Dans la nuit du 25 au 26 juin, Sofia, 15 ans, et Djouliana, 16 ans, se volatilisent sans prévenir de leurs domiciles respectifs, quelque part entre la Loire-Atlantique et la Vendée. Amies proches, toutes deux collégiennes, elles auraient quitté leur foyer sans argent, sans valise, et dans le cas de Sofia, sans même son téléphone portable.
Au début, les enquêteurs envisagent une fugue, hypothèse fréquente lorsqu’il s’agit d’adolescentes, comme le rappelle La Dépêche. Mais très vite, les proches se heurtent à une absence totale de nouvelles. Aucune lettre d’explication, aucun appel, aucun signe. Et surtout : aucun moyen de survivre par elles-mêmes aussi longtemps.

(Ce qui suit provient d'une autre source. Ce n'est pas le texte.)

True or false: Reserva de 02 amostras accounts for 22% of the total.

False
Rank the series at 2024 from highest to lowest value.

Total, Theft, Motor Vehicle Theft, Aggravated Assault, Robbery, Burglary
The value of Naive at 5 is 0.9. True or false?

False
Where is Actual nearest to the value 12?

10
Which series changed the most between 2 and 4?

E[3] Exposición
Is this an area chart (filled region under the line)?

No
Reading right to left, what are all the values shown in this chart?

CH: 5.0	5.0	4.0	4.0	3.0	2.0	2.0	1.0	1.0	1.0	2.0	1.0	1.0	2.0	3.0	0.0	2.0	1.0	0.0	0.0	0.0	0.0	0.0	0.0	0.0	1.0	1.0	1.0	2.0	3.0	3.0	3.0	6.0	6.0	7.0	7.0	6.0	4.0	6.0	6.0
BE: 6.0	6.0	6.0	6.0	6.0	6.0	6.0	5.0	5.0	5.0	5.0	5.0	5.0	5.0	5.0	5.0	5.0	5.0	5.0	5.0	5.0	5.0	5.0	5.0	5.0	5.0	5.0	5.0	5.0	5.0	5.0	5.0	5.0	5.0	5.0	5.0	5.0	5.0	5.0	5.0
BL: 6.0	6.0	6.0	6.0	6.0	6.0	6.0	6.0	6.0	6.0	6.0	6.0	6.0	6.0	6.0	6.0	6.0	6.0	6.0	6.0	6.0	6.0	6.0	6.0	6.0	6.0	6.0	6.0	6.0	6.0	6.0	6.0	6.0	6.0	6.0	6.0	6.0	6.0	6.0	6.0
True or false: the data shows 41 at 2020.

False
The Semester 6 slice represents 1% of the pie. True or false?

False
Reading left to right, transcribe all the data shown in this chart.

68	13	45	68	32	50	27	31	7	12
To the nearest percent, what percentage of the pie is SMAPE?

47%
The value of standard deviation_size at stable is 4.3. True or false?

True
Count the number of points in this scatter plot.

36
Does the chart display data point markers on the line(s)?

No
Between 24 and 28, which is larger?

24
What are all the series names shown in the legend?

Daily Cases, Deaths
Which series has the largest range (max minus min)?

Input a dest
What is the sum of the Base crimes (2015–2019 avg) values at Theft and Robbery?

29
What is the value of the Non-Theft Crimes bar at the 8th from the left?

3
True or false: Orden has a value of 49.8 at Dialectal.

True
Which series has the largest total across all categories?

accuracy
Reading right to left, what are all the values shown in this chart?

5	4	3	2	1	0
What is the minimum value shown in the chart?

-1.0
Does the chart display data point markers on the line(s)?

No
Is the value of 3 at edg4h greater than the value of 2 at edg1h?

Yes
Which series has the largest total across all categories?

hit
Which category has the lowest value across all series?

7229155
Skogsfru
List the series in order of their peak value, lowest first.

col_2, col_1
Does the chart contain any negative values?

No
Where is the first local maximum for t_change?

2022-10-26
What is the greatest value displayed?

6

Une dispute familiale qui précède la disparition
Le père de Djouliana rapporte un fait marquant : alors qu’ils étaient en vacances au Croisic, il confisque le téléphone de sa fille après une dispute. Quelques heures plus tard, elle aurait disparu dans la nuit. Sofia, restée chez elle, aurait été entraînée à son tour, probablement par solidarité ou par inquiétude.
Mais les deux jeunes filles n’ont laissé aucune trace exploitable : pas de contact avec leurs amis, aucun mouvement bancaire, et une seule borne téléphonique identifiée. Rapidement, les familles comprennent que quelque chose cloche. Elles insistent : ce n’est pas un simple coup de tête.
L’enquête bascule vers une disparition inquiétante
Le 1er juillet, soit six jours après la disparition, le parquet de Nantes requalifie l’affaire en “disparition inquiétante”. Ce tournant marque un changement de posture des forces de l’ordre, désormais alertées par le caractère inhabituel et prolongé de l’absence.
C’est notamment le père de Sofia qui pousse à ce revirement. « Ma fille, sans son téléphone, c’est inimaginable ! », confie-t-il à Ouest France. Pour lui, cela ne fait aucun doute : quelque chose de grave s’est produit.